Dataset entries
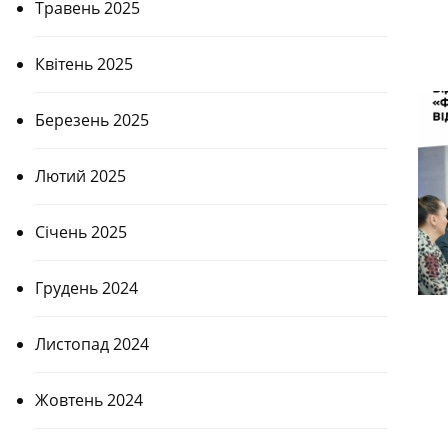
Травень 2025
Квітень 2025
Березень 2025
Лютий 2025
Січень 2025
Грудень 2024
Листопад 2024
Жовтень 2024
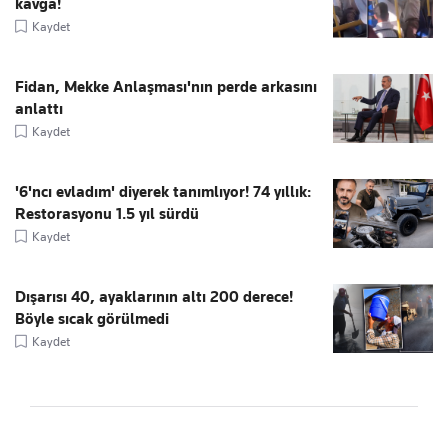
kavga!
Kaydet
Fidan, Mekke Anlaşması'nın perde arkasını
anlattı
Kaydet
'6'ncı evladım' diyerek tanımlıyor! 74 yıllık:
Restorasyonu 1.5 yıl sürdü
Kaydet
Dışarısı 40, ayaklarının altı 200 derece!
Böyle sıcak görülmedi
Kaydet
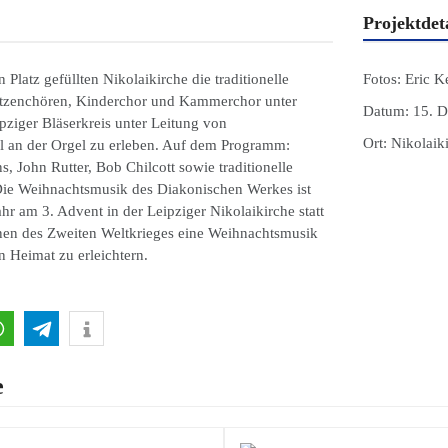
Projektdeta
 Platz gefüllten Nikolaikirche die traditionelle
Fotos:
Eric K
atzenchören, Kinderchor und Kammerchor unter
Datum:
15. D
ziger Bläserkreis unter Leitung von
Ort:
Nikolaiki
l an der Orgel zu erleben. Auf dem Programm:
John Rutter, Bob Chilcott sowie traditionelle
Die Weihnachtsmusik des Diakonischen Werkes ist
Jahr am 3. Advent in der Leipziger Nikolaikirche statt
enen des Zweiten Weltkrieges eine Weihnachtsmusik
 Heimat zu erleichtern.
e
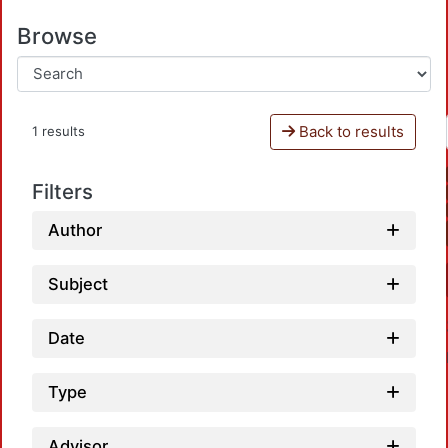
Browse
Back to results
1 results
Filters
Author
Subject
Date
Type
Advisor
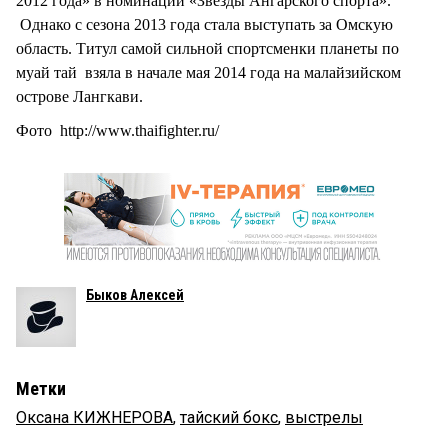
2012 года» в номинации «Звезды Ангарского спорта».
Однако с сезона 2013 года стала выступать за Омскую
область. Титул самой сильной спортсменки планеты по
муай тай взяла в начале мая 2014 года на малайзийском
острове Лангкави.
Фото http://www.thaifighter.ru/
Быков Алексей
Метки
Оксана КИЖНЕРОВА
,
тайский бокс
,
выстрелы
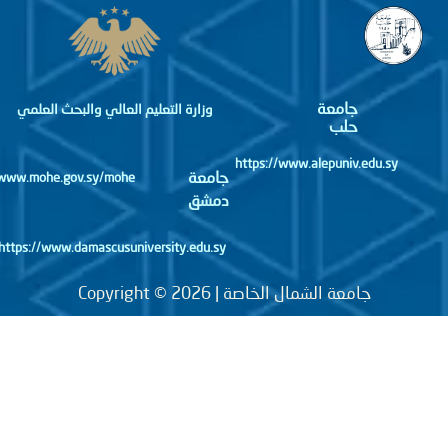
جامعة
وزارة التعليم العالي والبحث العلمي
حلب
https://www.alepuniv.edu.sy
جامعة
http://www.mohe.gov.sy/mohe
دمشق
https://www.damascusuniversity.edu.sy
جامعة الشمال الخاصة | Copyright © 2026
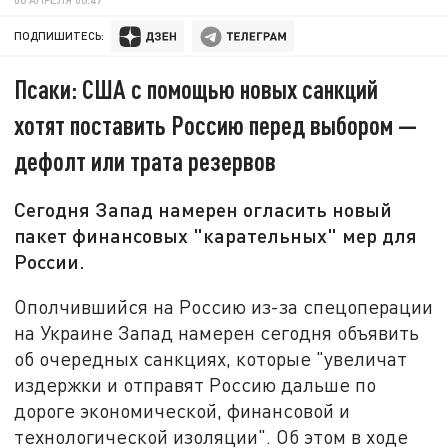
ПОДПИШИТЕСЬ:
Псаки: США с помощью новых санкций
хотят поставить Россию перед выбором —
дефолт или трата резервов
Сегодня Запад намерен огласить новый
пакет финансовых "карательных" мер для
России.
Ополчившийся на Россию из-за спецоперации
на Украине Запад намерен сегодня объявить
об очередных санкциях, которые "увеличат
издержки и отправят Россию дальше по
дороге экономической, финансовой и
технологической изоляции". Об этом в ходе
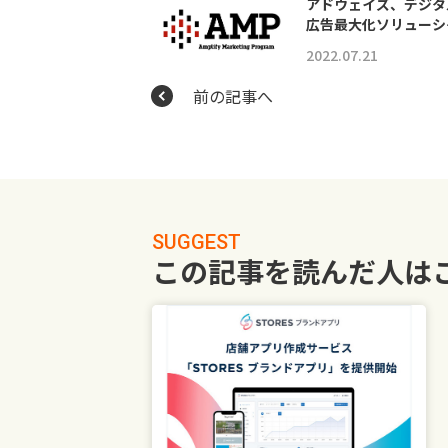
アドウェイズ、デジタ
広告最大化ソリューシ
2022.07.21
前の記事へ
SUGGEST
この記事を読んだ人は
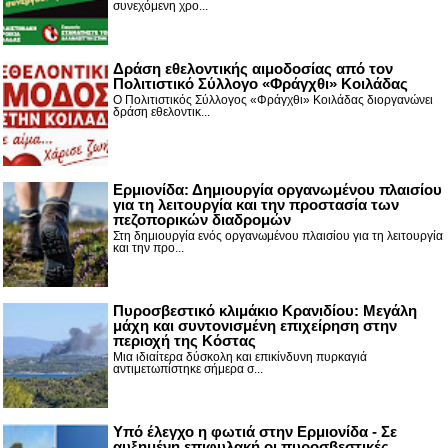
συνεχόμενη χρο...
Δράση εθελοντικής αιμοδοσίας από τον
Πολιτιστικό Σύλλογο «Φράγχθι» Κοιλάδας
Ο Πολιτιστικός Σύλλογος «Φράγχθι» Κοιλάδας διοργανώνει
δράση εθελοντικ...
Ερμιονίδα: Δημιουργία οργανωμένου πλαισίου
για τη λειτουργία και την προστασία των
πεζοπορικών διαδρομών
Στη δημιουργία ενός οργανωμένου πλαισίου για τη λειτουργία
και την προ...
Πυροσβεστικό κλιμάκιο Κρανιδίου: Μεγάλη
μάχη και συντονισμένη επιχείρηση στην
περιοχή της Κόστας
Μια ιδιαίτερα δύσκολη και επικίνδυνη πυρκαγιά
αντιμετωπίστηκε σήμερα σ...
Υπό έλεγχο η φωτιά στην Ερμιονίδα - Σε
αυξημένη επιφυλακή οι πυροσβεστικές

Instructions for the task —
Filter the records above, keeping each line that contains the word "traditionelle".

Written response —
 Platz gefüllten Nikolaikirche die traditionelle
John Rutter, Bob Chilcott sowie traditionelle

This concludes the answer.